A well-known aphorism says that whenever a new idea, style, fashion or innovation is grafted to an existing and familiar one, generally it is rejected by its contemporary practitioners, but a new set of people grow with it and in due course it becomes part of the system. This is true of every human activity: an innate inertial resistance against change and a final acceptance of the same.

Kannada films, to which Tulu symbols were grafted in the 1970s by some daring innovators, though looked down then as unwanted intrusions or unacceptable irritants, are now accepted without reservation. However, the time has come now to judge their aesthetic values and appropriateness.

Use of a number of percussive instruments of Tulu Nadu has influenced Kannada and few other film industries also. For example, Hari Haran’s national award winning film in Malayalam starring Mammutti Oru Odakaran Veeragatha has a loud presence of chande and maddale, two prominent percussive instruments of Tulu Nadu and Kerala. However, their indiscriminate use in this film makes it rather monotonous to watch and jarring to hear.

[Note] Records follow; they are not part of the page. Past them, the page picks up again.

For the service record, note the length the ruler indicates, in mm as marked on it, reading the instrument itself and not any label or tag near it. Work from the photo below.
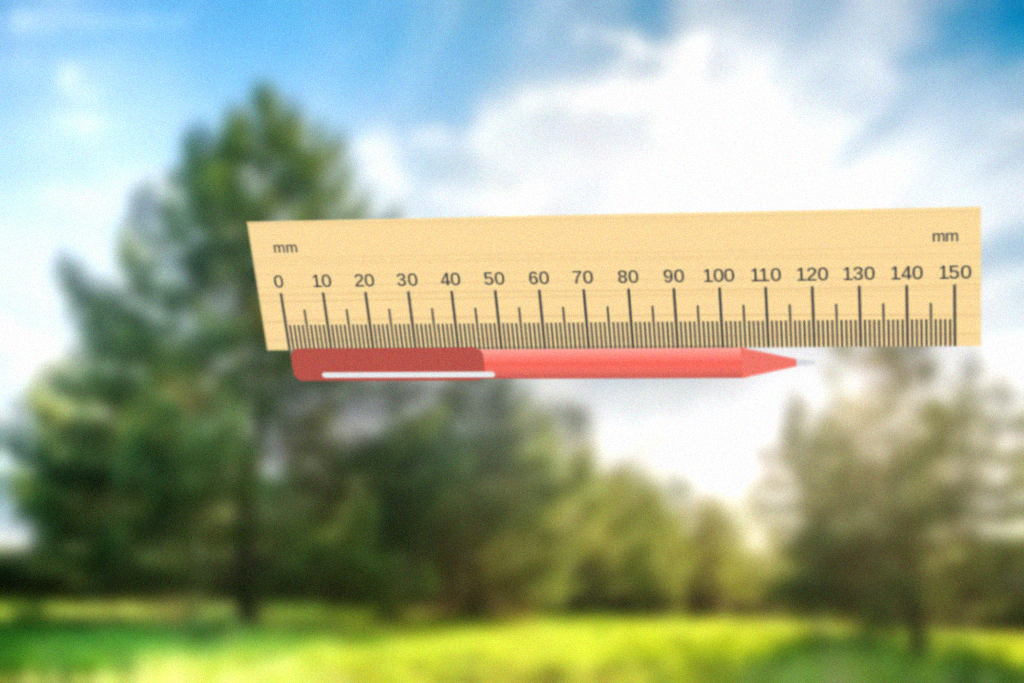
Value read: 120 mm
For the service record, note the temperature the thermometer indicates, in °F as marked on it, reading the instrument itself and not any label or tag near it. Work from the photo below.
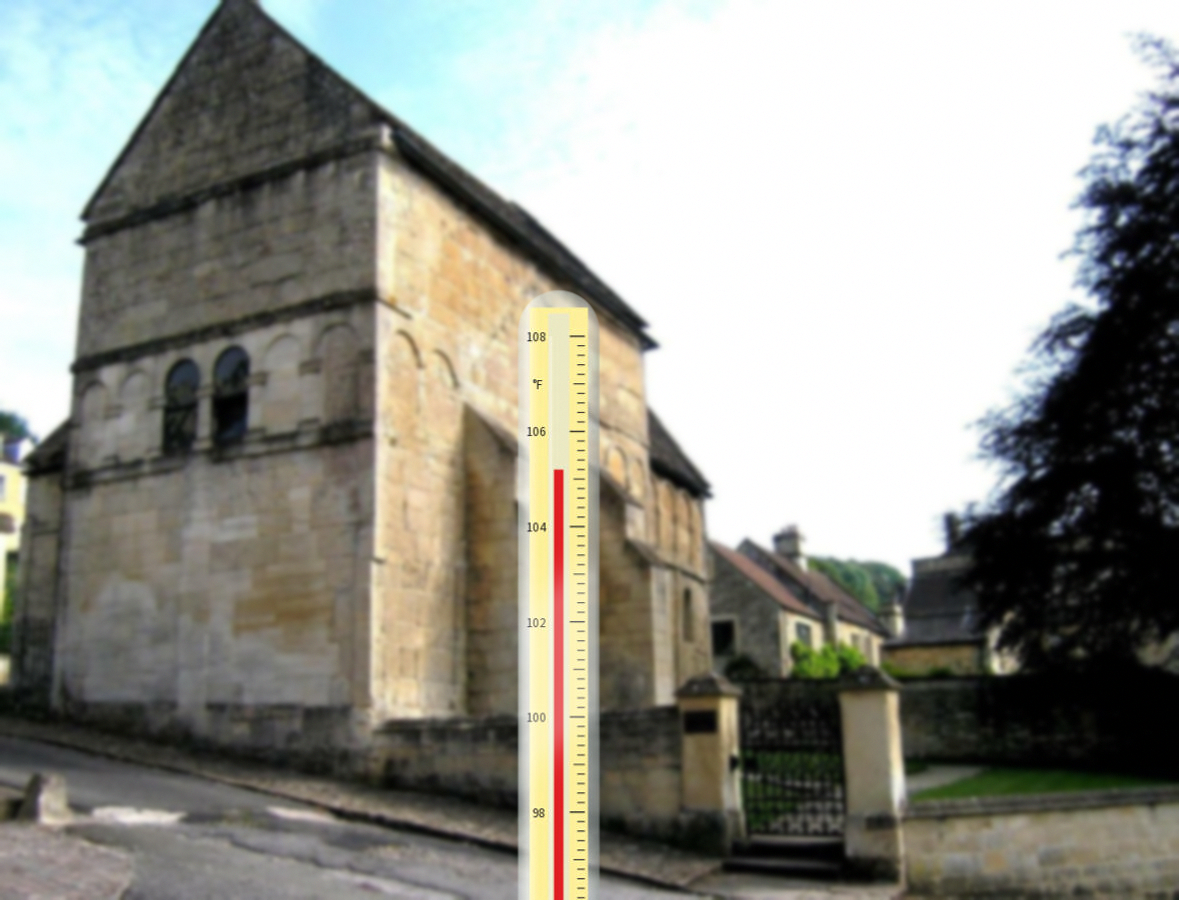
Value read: 105.2 °F
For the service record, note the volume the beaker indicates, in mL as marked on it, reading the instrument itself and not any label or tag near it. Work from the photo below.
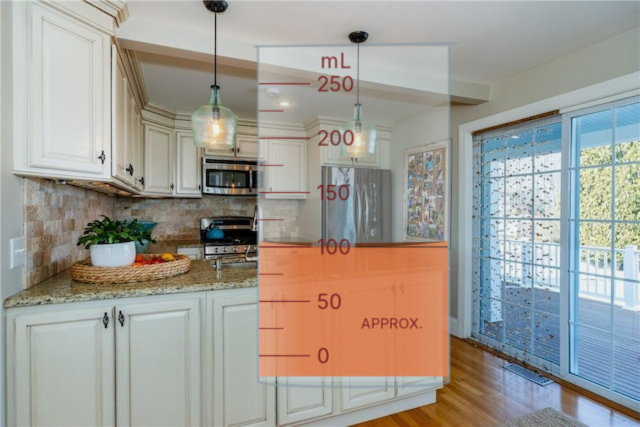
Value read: 100 mL
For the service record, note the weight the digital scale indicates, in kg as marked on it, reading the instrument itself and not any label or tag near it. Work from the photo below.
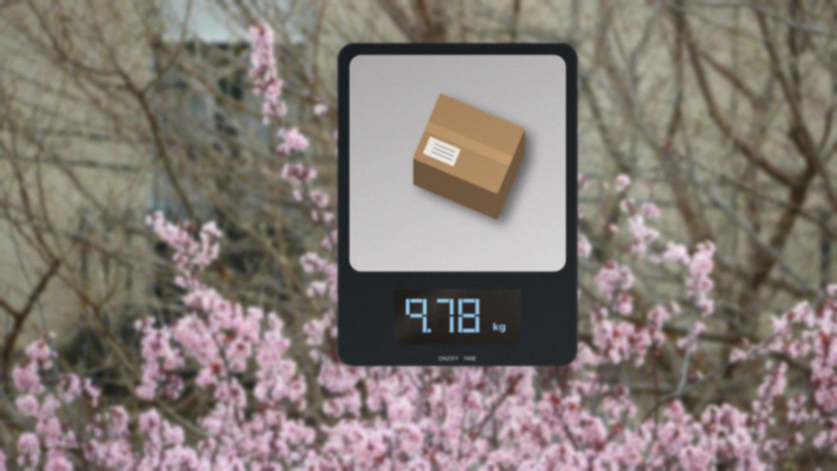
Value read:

This is a film based on a folk tale of Kerala. Here we find a reference to Tulu Nadu, to which place earlier Kalari Payatt artists would go for practice. The film also mentions about the gurus of those times in Tulu Nadu. In several Kannada films, we can see today people using traditionally Tulu instruments such as chande, dudi etc for various purposes. Because of the quality of their sound, they are used in action sequences, or to show anger, fear etc.

Aesthetic appropriateness

A swimmer in a wild current will not know which stroke when and where should be applied to his advantage. So is the case with a painter. The colour, depth, shade and such other details are decided intuitively by his creative genius. This is equally true of a filmmaker. Here his overall aesthetic sense and the grammar of the cinema medium control the free flow of his creative ideas. In fact every artistic production bears the signature of its creator.

However there is a marked difference between live performances and film shows. In the former there is lot of space for improvisation. In the latter, which looks very concrete due to images and sounds, we generally tend to believe that there is no scope for improvisation. Further we assume it is more mechanical than artistic. Actually it is not so! In fact, no human activity without the magic touch of creativity can sustain for long. The art of cinema production since its innovation around the 1890s has been registering an exponential growth. This shows that cinematography is also a creative medium of communication.

Just because filmmaking involves more technology than live performing arts, it does not follow that it is less creative. It can be rightly termed as a byproduct of the industrial era. When started the inventors themselves had felt it was a medium without future. They saw it just as a documenting tool. That was precisely the way in which cinematography developed in its formative stages. It continued so until the invention known as ‘imaginative collation of the shots’ – it means putting together several apparently discrete shots to make a coherent whole. It is in this process that creativity looms large. This has brought into filmmaking an element of art.

Soon everyone took to this challenging creative task akin to solving a jigsaw puzzle. That was how modern filmmaking made its debut. In the ultimate analysis, every form of art and science is sewing together several bits of apparently unconnected items into a homogeneous unit. Here trees make the wood. The filmmaker ensures that the viewer does not miss the wood for the trees!